_WHAT THE TASK REQUIRES_.
Restate, word for word, each record that follows.

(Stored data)
>>
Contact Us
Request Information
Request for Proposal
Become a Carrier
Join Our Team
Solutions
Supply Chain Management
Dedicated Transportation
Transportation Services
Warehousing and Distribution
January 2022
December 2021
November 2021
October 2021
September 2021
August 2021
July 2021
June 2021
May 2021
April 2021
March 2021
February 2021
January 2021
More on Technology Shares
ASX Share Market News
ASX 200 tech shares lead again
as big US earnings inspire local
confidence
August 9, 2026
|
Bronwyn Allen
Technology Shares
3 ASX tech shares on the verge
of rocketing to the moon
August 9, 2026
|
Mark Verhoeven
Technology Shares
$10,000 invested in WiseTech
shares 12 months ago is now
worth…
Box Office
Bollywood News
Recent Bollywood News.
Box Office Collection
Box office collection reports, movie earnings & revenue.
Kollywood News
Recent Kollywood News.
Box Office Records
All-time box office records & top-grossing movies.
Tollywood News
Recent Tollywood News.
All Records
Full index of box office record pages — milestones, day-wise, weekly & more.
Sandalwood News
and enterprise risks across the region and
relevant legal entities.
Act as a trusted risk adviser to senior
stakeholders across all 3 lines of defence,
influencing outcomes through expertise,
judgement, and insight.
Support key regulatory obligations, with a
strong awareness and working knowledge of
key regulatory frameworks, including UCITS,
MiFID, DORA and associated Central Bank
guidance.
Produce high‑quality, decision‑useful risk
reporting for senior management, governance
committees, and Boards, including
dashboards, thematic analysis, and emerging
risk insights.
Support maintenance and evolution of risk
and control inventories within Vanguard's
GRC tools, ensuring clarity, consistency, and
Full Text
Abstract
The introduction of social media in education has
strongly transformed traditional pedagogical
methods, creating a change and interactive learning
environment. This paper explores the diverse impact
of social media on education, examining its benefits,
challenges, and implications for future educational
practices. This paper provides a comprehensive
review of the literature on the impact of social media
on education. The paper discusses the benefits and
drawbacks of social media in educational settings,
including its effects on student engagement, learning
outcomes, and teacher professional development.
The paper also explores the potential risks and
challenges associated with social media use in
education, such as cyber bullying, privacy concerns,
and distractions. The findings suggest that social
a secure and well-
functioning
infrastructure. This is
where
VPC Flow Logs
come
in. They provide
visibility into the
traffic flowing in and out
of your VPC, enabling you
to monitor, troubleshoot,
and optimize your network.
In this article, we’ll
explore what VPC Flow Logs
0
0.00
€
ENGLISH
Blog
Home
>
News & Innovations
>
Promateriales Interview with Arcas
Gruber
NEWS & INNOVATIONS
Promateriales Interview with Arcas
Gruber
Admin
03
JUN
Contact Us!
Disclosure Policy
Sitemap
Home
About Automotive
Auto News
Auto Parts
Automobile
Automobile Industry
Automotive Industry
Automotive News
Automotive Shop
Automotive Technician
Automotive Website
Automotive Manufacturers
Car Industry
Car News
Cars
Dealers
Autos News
<<
_RESPONSE TO THE EXERCISE_.
Contact Us
Request Information
Request for Proposal
Become a Carrier
Join Our Team
Solutions
Supply Chain Management
Dedicated Transportation
Transportation Services
Warehousing and Distribution
January 2022
December 2021
November 2021
October 2021
September 2021
August 2021
July 2021
June 2021
May 2021
April 2021
March 2021
February 2021
January 2021
More on Technology Shares
ASX Share Market News
ASX 200 tech shares lead again
as big US earnings inspire local
confidence
August 9, 2026
|
Bronwyn Allen
Technology Shares
3 ASX tech shares on the verge
of rocketing to the moon
August 9, 2026
|
Mark Verhoeven
Technology Shares
$10,000 invested in WiseTech
shares 12 months ago is now
worth…
Box Office
Bollywood News
Recent Bollywood News.
Box Office Collection
Box office collection reports, movie earnings & revenue.
Kollywood News
Recent Kollywood News.
Box Office Records
All-time box office records & top-grossing movies.
Tollywood News
Recent Tollywood News.
All Records
Full index of box office record pages — milestones, day-wise, weekly & more.
Sandalwood News
and enterprise risks across the region and
relevant legal entities.
Act as a trusted risk adviser to senior
stakeholders across all 3 lines of defence,
influencing outcomes through expertise,
judgement, and insight.
Support key regulatory obligations, with a
strong awareness and working knowledge of
key regulatory frameworks, including UCITS,
MiFID, DORA and associated Central Bank
guidance.
Produce high‑quality, decision‑useful risk
reporting for senior management, governance
committees, and Boards, including
dashboards, thematic analysis, and emerging
risk insights.
Support maintenance and evolution of risk
and control inventories within Vanguard's
GRC tools, ensuring clarity, consistency, and
Full Text
Abstract
The introduction of social media in education has
strongly transformed traditional pedagogical
methods, creating a change and interactive learning
environment. This paper explores the diverse impact
of social media on education, examining its benefits,
challenges, and implications for future educational
practices. This paper provides a comprehensive
review of the literature on the impact of social media
on education. The paper discusses the benefits and
drawbacks of social media in educational settings,
including its effects on student engagement, learning
outcomes, and teacher professional development.
The paper also explores the potential risks and
challenges associated with social media use in
education, such as cyber bullying, privacy concerns,
and distractions. The findings suggest that social
a secure and well-
functioning
infrastructure. This is
where
VPC Flow Logs
come
in. They provide
visibility into the
traffic flowing in and out
of your VPC, enabling you
to monitor, troubleshoot,
and optimize your network.
In this article, we’ll
explore what VPC Flow Logs
0
0.00
€
ENGLISH
Blog
Home
>
News & Innovations
>
Promateriales Interview with Arcas
Gruber
NEWS & INNOVATIONS
Promateriales Interview with Arcas
Gruber
Admin
03
JUN
Contact Us!
Disclosure Policy
Sitemap
Home
About Automotive
Auto News
Auto Parts
Automobile
Automobile Industry
Automotive Industry
Automotive News
Automotive Shop
Automotive Technician
Automotive Website
Automotive Manufacturers
Car Industry
Car News
Cars
Dealers
Autos News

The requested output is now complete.